My wife asks me to pick up our fifteen-year old from a football game on a Friday night. When I arrive, my antenna goes up and I am terrified to think about her security in this dark neighborhood. When she comes into the car, I scream at her that she should not be in such a neighborhood. She is (now) forbidden to cross I-95 without us going with her. She looks at me perplexed; “but, this is one of the best schools in town” she says, “I get extra credit for going to these games”.
I let her know that I just don’t care.
When I look at her, she maybe all tall and grown up, using slang, carrying on full-length, semi-adult conversations, but to me, she is still that little girl I carried back from the hospital.

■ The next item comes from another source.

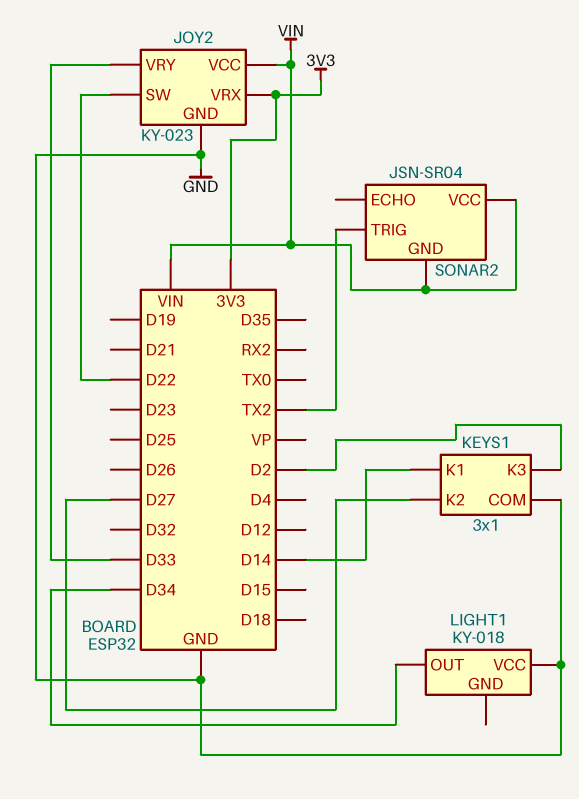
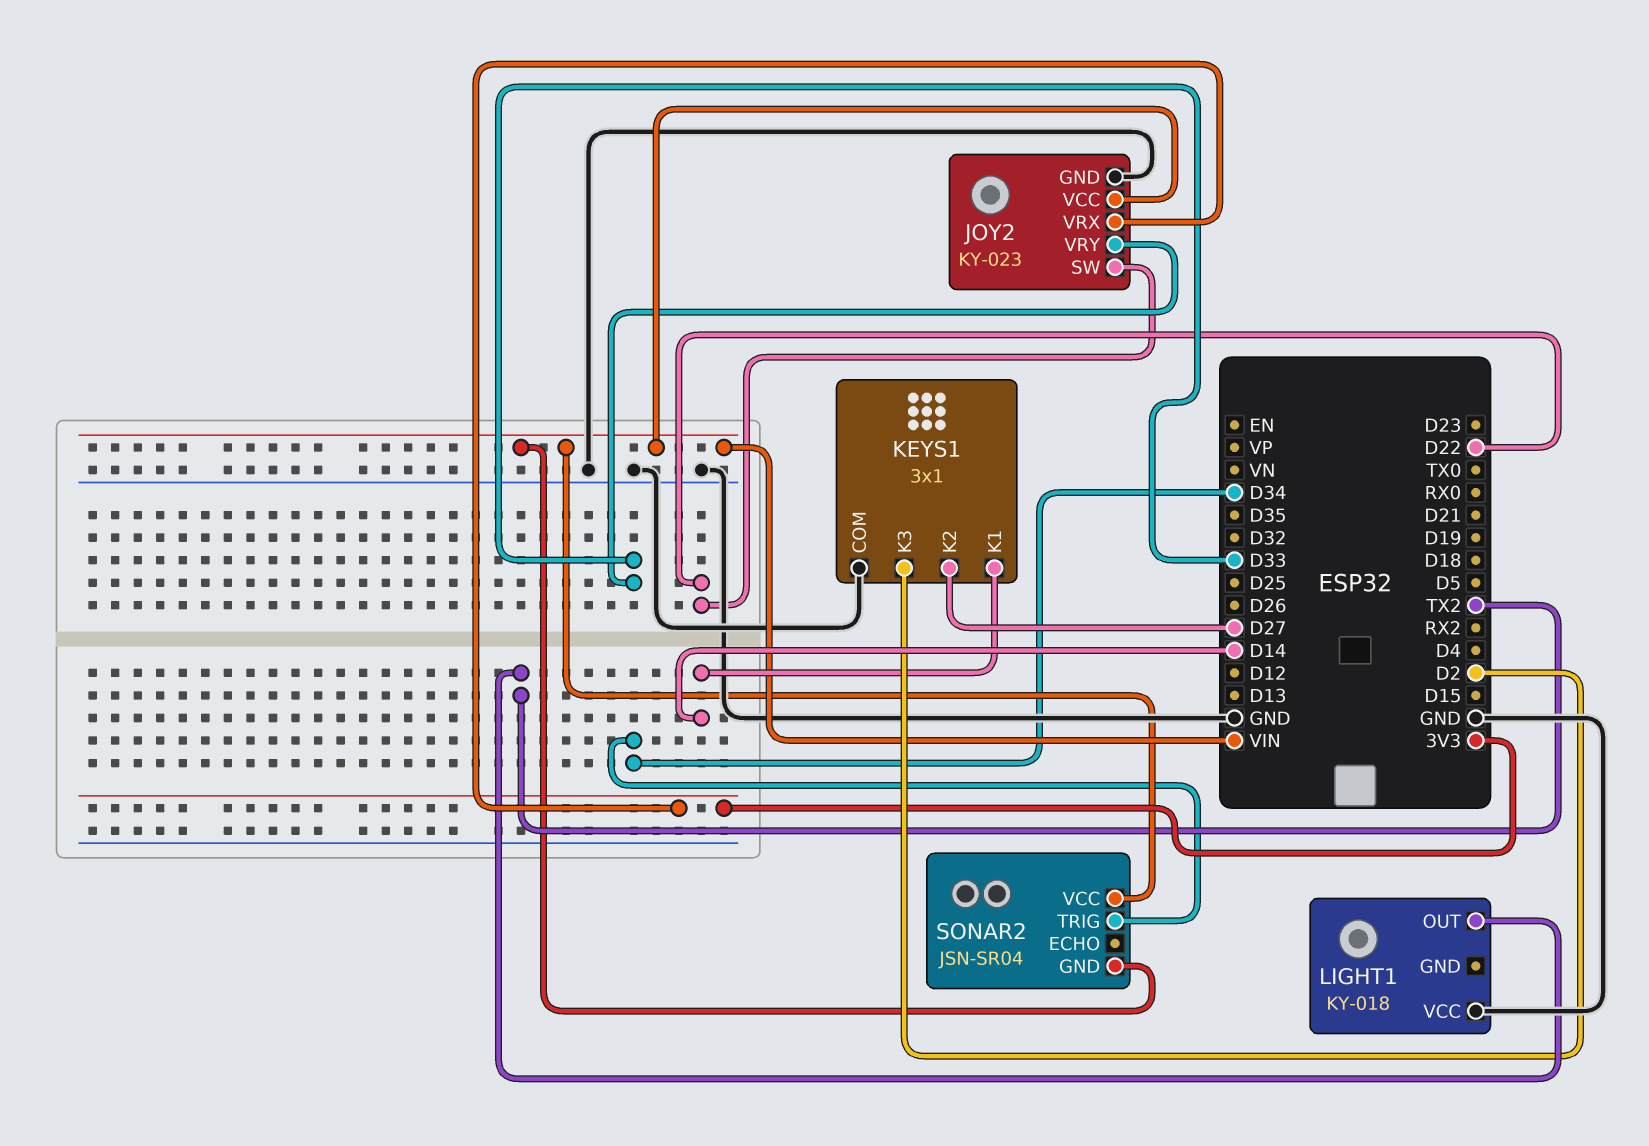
LIGHT1 pin OUT: D34 -> TX2
SONAR2 pin TRIG: TX2 -> D34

I cannot get over the fact, just a few years ago, I held her the first time, at Toledo Hospital, where the doctor slapped her face to make her cry; I felt the pain, when the nurse pricked her feet to test her blood. The first afternoon, when I let her tiny 19” body sleep on my chest, I felt what people meant, when they said that they could “jump through fire” for someone. Since then, with all my energy, I have felt the need to protect her.
Recently, my mother reminds me, of an incidence some 27 years ago.
One evening, I fought with my dad, about our cassette player, and in utter anguish, left home. I didn’t go to my best friends’ place down the street, knowing that that’s where everyone would look for me. I just walked the streets of Dhaka all night and didn’t come home till the early morning.
At home, I found my Mom, asleep on her prayer rug. She had searched everywhere she could think of and surrendered to God. I was exhausted and hungry; she saw me, made me some eggs, paratha (bread) and hot tea. I ate in silence and went to bed.
This is what parents do. Their crime is: they worry about their kids. They worry about health, happiness – how the world treats us and how we treat the world.
Every time my fifteen-year old travels somewhere, I worry about her safety. Sometimes, she has the IPod blaring in her ears and does not hear the sounds of cars. Will she pay attention to the road? I wonder about her stepping in with wrong friends and getting hurt.
I know, I have to let her go.
She is like a young bird with new wings. She wants to go and hang out with her own friends. But the parent inside me, just cannot stop the worries.
In less than three years, she maybe in another town, starting college, with new friends in a new environment. Will she make it to class on time? Will she remember to have her breakfast? Carry snacks around with herself for when she is hungry? I know that there are million other serious things to think about. But having enough food around her, overtakes my worries. When I go grocery shopping, my first concern is always to make sure that I have enough snacks for the two kids.
Recently, a friend had a beautiful, new baby girl. My wish for them: let them have the sobriety of patience with a worry-resistant mindset. These worries really don’t have a sound basis.
Children will make their mistakes and learn from them. They will have to get hurt and build their own cocoons. As parents, one can only pray that whatever the children do, wherever they end up, they have the semblance of happiness in this complicated world.
The rewards of being a parent overwhelms the punishment of this constant worry that lingers in your mind, from the day they are born – till maybe as long as you are capable of worrying. The crimes of parents are tough.